Available data →
- Opening Delimiter -

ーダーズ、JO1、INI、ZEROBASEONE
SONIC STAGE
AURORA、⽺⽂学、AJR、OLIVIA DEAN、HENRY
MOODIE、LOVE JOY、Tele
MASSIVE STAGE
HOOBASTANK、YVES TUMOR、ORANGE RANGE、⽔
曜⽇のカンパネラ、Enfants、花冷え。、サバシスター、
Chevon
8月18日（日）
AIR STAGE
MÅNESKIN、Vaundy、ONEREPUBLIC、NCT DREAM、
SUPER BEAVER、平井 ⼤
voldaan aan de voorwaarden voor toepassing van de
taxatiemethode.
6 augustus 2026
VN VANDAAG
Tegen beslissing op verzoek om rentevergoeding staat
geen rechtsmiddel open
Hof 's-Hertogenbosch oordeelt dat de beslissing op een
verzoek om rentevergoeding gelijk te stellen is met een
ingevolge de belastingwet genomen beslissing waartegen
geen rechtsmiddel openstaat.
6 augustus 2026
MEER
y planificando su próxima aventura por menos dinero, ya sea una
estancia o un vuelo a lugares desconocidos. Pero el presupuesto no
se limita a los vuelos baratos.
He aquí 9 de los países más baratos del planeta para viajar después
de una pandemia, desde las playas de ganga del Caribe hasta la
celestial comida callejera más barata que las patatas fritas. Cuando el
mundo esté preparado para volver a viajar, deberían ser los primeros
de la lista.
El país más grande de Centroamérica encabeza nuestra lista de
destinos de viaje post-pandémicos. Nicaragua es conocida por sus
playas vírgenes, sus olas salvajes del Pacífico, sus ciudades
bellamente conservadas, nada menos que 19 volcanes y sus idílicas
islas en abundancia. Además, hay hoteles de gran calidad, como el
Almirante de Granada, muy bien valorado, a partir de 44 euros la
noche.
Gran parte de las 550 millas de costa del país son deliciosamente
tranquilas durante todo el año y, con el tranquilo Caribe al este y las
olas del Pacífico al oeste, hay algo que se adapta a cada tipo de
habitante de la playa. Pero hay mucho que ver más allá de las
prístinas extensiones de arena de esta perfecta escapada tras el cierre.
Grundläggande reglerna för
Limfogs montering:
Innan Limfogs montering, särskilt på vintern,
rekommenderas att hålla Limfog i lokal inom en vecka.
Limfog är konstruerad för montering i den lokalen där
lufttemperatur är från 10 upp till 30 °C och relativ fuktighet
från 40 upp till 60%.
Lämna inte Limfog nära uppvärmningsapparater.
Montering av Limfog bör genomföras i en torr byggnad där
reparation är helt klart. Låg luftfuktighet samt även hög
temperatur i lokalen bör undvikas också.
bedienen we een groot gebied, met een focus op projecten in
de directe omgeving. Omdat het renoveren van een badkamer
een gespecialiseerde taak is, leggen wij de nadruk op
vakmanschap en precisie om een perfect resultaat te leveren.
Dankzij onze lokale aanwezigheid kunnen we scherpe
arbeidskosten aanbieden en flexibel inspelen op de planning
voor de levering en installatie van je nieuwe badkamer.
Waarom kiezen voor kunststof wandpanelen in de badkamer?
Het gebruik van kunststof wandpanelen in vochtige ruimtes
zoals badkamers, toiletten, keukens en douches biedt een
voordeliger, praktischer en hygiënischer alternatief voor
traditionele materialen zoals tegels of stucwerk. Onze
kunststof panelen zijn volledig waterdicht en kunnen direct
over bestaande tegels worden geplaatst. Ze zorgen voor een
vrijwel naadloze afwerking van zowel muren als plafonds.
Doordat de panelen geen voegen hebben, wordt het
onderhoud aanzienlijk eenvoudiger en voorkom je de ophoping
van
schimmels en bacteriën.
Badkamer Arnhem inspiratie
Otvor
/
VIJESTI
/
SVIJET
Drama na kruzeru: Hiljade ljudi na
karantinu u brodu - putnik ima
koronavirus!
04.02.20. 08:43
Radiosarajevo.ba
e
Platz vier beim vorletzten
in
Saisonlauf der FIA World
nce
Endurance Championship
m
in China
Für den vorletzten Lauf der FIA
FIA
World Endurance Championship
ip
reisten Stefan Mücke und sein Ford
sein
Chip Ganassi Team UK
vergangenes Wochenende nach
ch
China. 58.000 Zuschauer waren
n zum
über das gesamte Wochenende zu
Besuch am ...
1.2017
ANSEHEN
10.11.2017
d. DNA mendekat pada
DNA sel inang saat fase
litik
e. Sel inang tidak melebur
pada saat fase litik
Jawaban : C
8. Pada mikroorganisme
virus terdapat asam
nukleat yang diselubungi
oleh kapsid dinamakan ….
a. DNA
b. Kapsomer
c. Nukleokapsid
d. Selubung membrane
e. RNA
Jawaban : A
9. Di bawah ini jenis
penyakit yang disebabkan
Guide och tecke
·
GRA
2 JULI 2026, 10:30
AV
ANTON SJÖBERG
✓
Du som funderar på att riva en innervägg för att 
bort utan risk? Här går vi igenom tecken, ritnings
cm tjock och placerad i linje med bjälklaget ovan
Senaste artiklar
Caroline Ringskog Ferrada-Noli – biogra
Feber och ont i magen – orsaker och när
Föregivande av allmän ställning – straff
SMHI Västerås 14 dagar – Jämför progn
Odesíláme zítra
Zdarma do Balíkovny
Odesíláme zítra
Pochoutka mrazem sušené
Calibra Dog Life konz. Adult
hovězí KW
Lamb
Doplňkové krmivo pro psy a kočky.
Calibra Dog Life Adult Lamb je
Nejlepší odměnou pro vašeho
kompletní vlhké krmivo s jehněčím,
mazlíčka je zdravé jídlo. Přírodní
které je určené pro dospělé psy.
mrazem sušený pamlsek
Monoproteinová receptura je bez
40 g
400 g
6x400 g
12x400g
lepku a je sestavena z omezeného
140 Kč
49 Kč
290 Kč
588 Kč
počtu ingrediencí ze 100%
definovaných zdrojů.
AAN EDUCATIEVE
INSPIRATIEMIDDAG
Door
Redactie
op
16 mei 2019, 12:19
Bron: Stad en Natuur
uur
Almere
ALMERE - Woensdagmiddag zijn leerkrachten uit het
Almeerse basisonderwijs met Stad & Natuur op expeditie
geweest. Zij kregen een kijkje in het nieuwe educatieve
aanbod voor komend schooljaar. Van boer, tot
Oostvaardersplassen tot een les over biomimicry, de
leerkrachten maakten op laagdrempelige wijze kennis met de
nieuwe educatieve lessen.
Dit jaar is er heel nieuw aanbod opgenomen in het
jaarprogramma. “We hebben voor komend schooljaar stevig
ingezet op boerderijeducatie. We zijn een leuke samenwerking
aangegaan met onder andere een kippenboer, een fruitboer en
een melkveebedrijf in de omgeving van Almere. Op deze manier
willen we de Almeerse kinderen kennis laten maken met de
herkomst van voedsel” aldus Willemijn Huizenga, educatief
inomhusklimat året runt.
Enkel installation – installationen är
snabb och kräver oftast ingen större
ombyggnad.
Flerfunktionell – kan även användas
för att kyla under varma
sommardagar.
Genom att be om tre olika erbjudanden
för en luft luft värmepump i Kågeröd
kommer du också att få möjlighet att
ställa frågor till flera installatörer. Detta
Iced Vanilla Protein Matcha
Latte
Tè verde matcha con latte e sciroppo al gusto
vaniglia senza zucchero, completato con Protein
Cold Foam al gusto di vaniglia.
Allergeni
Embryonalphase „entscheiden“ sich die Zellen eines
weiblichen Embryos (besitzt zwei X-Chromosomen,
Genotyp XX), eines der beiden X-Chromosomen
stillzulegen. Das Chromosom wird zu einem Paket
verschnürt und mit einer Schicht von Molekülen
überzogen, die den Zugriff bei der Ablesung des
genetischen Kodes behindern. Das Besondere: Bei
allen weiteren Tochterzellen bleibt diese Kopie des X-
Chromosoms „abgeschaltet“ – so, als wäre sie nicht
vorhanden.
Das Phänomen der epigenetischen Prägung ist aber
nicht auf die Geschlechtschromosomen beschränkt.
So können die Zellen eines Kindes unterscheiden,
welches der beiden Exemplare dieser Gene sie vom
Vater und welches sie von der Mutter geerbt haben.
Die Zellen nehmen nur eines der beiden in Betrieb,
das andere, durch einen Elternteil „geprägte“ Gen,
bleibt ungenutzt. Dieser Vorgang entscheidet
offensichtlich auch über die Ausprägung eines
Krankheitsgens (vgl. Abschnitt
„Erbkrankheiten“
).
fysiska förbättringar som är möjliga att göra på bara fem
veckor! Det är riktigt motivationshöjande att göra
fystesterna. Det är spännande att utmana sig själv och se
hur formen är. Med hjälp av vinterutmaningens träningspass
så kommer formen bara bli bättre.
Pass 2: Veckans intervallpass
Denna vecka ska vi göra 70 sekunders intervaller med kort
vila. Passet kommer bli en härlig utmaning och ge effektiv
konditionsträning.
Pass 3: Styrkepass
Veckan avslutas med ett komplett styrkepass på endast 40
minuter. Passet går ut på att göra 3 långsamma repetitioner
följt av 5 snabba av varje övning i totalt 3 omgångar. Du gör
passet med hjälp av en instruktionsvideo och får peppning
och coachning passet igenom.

- Closing Delimiter -

Exercise directions →
Copy each line of the material where "formen" is found.

Solution for this problem →
hur formen är. Med hjälp av vinterutmaningens träningspass
så kommer formen bara bli bättre.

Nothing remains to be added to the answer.